──────── EXERCISE DATA ────────

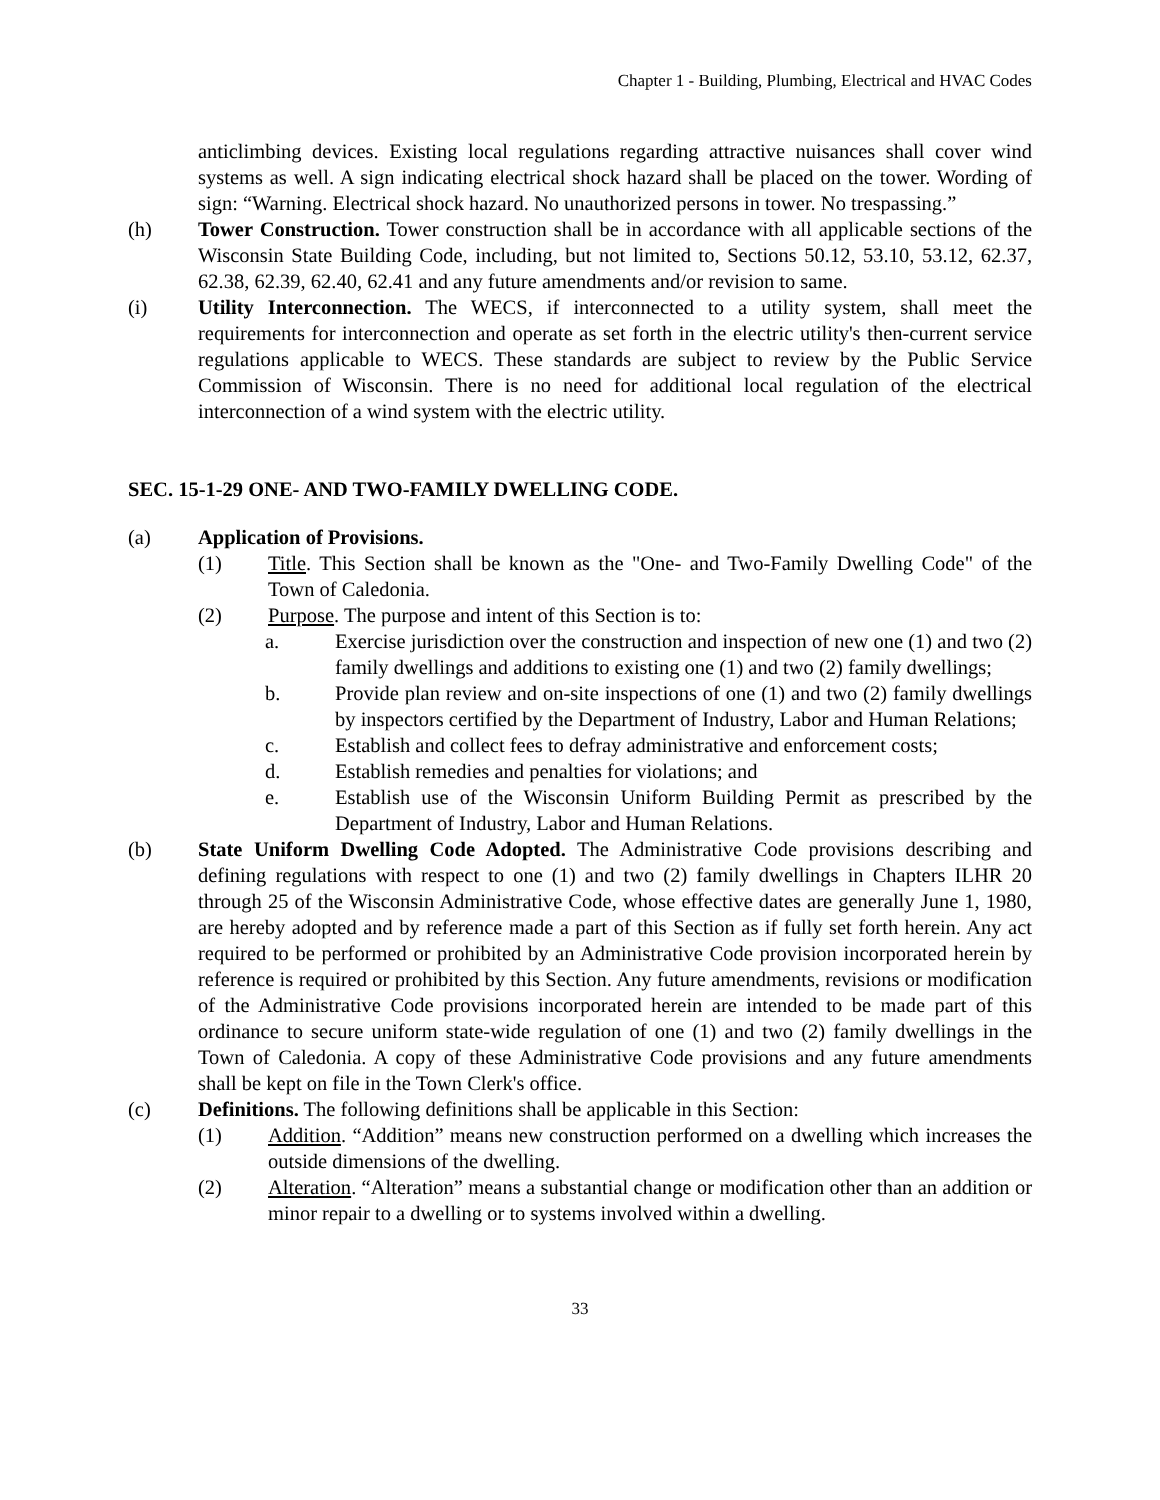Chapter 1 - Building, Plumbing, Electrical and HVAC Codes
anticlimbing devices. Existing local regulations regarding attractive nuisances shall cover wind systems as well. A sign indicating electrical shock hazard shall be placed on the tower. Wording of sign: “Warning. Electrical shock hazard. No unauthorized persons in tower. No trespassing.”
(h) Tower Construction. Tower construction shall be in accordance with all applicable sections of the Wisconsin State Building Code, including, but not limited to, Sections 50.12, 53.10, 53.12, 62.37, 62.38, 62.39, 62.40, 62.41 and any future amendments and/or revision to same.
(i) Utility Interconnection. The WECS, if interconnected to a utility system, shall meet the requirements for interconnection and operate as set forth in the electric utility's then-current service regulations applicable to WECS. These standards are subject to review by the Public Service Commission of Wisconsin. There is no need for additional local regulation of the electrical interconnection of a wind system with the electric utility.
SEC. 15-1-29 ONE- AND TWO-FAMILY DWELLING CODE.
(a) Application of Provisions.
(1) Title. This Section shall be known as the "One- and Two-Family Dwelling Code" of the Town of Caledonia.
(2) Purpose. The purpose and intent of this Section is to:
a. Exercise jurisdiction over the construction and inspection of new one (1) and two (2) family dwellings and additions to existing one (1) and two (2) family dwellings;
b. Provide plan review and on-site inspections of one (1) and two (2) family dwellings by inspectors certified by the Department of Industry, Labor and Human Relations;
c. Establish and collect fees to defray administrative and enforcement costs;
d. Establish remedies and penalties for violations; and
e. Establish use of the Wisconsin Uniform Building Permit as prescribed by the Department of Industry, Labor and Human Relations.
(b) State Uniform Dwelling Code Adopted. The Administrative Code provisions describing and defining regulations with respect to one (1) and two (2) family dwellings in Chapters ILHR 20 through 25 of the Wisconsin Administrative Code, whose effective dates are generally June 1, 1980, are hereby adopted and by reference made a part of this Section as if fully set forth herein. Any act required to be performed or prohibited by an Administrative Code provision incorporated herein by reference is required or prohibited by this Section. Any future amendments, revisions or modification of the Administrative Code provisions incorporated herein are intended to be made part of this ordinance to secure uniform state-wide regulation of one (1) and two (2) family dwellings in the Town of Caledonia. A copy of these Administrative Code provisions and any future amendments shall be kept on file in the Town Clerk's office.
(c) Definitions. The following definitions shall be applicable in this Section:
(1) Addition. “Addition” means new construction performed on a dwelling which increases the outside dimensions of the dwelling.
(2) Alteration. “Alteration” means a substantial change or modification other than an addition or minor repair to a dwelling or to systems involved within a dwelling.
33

────────

Find the word "review" in the material, then list each line that holds it.

(i) Utility Interconnection. The WECS, if interconnected to a utility system, shall meet the requirements for interconnection and operate as set forth in the electric utility's then-current service regulations applicable to WECS. These standards are subject to review by the Public Service Commission of Wisconsin. There is no need for additional local regulation of the electrical interconnection of a wind system with the electric utility.
b. Provide plan review and on-site inspections of one (1) and two (2) family dwellings by inspectors certified by the Department of Industry, Labor and Human Relations;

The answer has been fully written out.